I believe that I first recognized what I needed to change after I happily accepted many facebook friendships with people from whom I had drifted decades ago. Over the course of a year, four of these digital friends died, and I went through a fairly significant grieving process for each. Grieving for them, their loved ones, and the times we didn’t share. It may sound callous, but it was an utterly synthetic grief. By natural right, these fine people no longer belonged in my sphere of empathy. The natural course of our interactions had passed. It was then (after unfriending a couple hundred folks- sorry if you’re reading this…), that I decided to cap my FB friendships to an arbitrary 100 and take a good look at who and what gets my costly empathy.

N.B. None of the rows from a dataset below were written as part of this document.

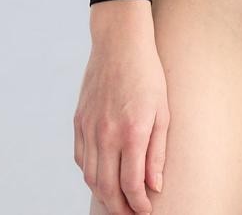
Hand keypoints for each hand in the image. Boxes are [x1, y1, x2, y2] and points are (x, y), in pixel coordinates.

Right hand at [73, 10, 168, 213]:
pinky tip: (102, 176)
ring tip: (118, 202)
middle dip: (119, 208)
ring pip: (91, 177)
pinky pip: (81, 159)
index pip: (131, 184)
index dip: (138, 205)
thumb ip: (157, 152)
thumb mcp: (163, 111)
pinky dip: (91, 174)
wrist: (119, 43)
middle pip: (107, 188)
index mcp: (132, 132)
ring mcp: (89, 128)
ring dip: (103, 195)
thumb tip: (154, 186)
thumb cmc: (148, 74)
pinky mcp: (79, 122)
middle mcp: (106, 134)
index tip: (146, 212)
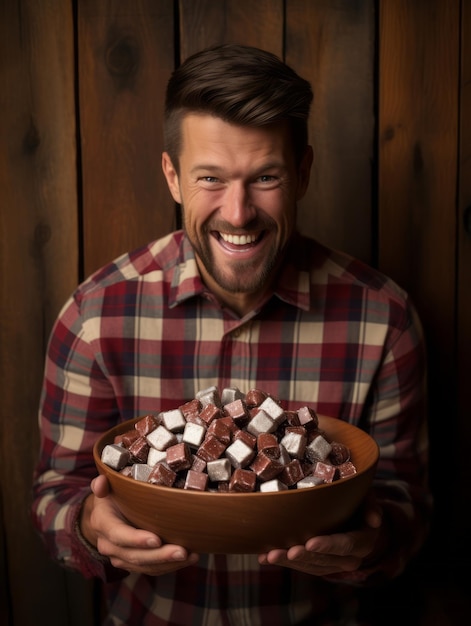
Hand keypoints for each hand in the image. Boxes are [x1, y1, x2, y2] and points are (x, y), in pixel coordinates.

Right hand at [81, 474, 198, 575]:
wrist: (105, 515)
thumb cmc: (112, 496)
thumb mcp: (107, 486)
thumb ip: (103, 484)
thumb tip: (101, 482)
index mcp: (102, 523)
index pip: (118, 535)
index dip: (136, 539)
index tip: (156, 540)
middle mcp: (108, 545)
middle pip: (134, 555)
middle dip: (159, 556)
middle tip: (181, 551)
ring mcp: (120, 557)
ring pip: (145, 566)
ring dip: (168, 563)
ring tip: (190, 556)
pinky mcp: (133, 563)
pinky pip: (151, 569)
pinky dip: (170, 565)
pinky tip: (189, 558)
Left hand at [258, 497, 384, 580]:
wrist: (359, 521)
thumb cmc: (360, 503)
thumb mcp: (368, 498)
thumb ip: (370, 504)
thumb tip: (375, 520)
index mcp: (362, 541)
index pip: (344, 544)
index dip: (327, 545)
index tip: (310, 542)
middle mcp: (350, 558)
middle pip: (324, 559)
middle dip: (302, 556)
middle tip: (282, 551)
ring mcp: (334, 564)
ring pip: (310, 567)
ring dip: (288, 562)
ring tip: (269, 555)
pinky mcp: (319, 565)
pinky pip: (302, 567)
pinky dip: (283, 562)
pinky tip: (264, 557)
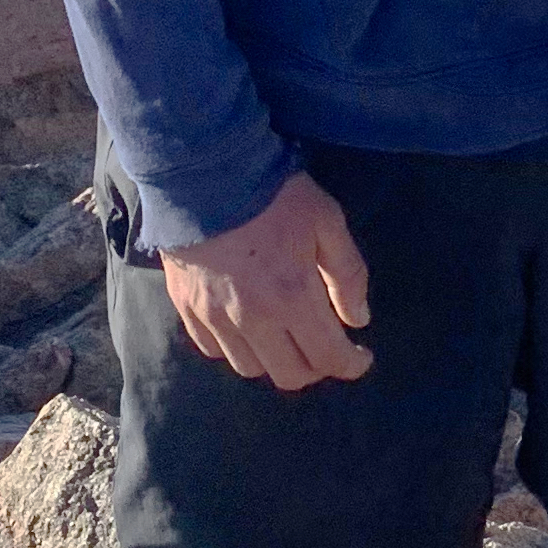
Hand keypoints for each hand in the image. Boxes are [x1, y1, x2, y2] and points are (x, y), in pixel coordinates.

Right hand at [161, 173, 372, 389]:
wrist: (204, 173)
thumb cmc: (273, 194)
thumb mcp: (327, 222)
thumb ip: (347, 275)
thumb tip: (358, 320)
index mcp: (293, 297)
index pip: (328, 357)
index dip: (351, 365)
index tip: (360, 357)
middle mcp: (253, 319)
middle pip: (290, 375)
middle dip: (317, 367)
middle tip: (325, 346)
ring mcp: (215, 317)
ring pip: (250, 369)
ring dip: (275, 361)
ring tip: (287, 338)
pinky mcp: (187, 309)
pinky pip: (213, 350)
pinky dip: (236, 349)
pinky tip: (249, 328)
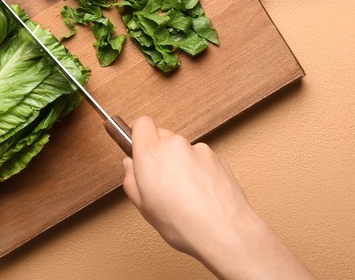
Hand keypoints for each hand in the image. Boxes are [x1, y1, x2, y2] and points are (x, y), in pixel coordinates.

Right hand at [122, 116, 312, 279]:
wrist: (224, 231)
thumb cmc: (184, 223)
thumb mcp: (144, 207)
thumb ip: (131, 179)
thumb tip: (130, 166)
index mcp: (151, 155)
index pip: (142, 124)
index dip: (140, 135)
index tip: (140, 147)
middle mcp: (174, 146)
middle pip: (162, 135)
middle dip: (160, 152)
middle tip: (161, 178)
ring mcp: (197, 149)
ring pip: (182, 148)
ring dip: (181, 162)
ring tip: (185, 190)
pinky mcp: (216, 156)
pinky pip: (200, 157)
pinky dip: (199, 169)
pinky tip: (201, 191)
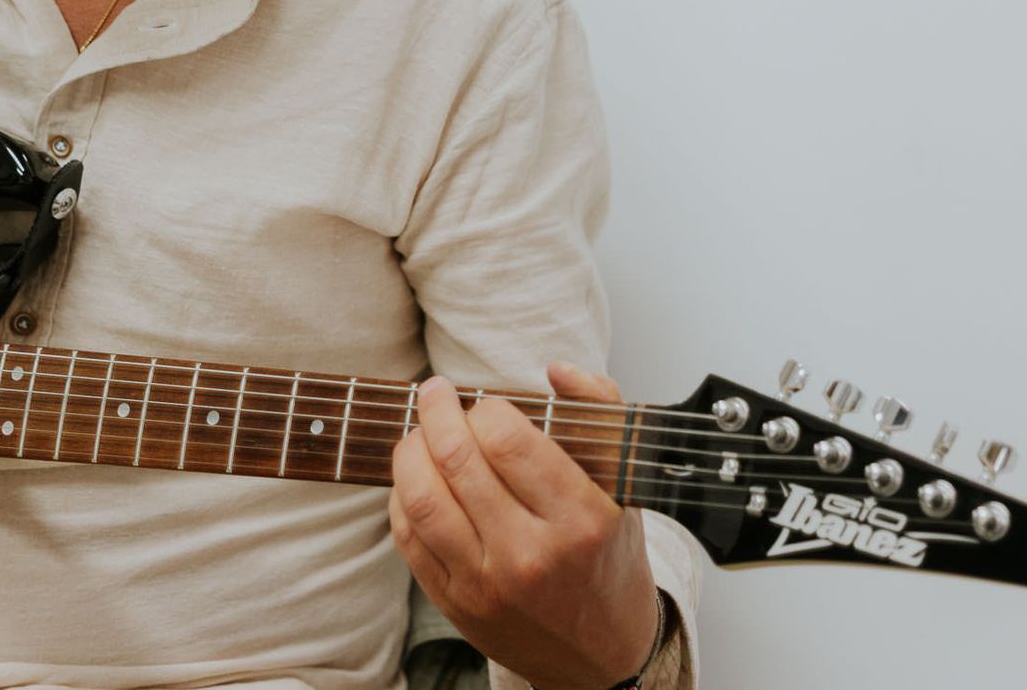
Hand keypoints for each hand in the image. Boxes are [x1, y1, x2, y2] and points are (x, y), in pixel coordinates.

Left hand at [390, 362, 658, 689]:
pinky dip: (401, 497)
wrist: (602, 657)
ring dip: (410, 450)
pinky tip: (415, 480)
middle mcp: (531, 555)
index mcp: (580, 520)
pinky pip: (408, 538)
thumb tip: (557, 369)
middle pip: (456, 461)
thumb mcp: (625, 485)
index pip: (507, 440)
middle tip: (435, 393)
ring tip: (419, 432)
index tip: (487, 403)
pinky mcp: (456, 605)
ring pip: (421, 499)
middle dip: (436, 412)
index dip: (485, 407)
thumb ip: (601, 411)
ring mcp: (487, 585)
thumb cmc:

Now, I am relatively isolated. I have only a dozen or so humans who remain fully within in my empathy sphere, and I love them dearly. I have a handful of animals. I feel better. I can care better for my own Self, and my interactions with the few are of better quality. I have also somewhat more naturally been able to extend my empathy as an outgrowth to the individual wild selves in my forest: the birds, deer, and squirrels these days. In the fall, it was also the crickets, moths and other crawling and fluttering beings.

Where before this effort, my inner world was inundated with crushing social obligations to act upon and feel the larger tragedy of the world, now I have a choice in my application of self, and I can take time to savor tender acts like shuttling a spider outdoors to the warmth of the sawdust and sticks near the compost heap or singing my puppy to sleep with boastful songs about his imagined heroics. I can also more effectively leverage greater change from the secure footing for my Self within this more deeply rooted context of humanity and the larger world.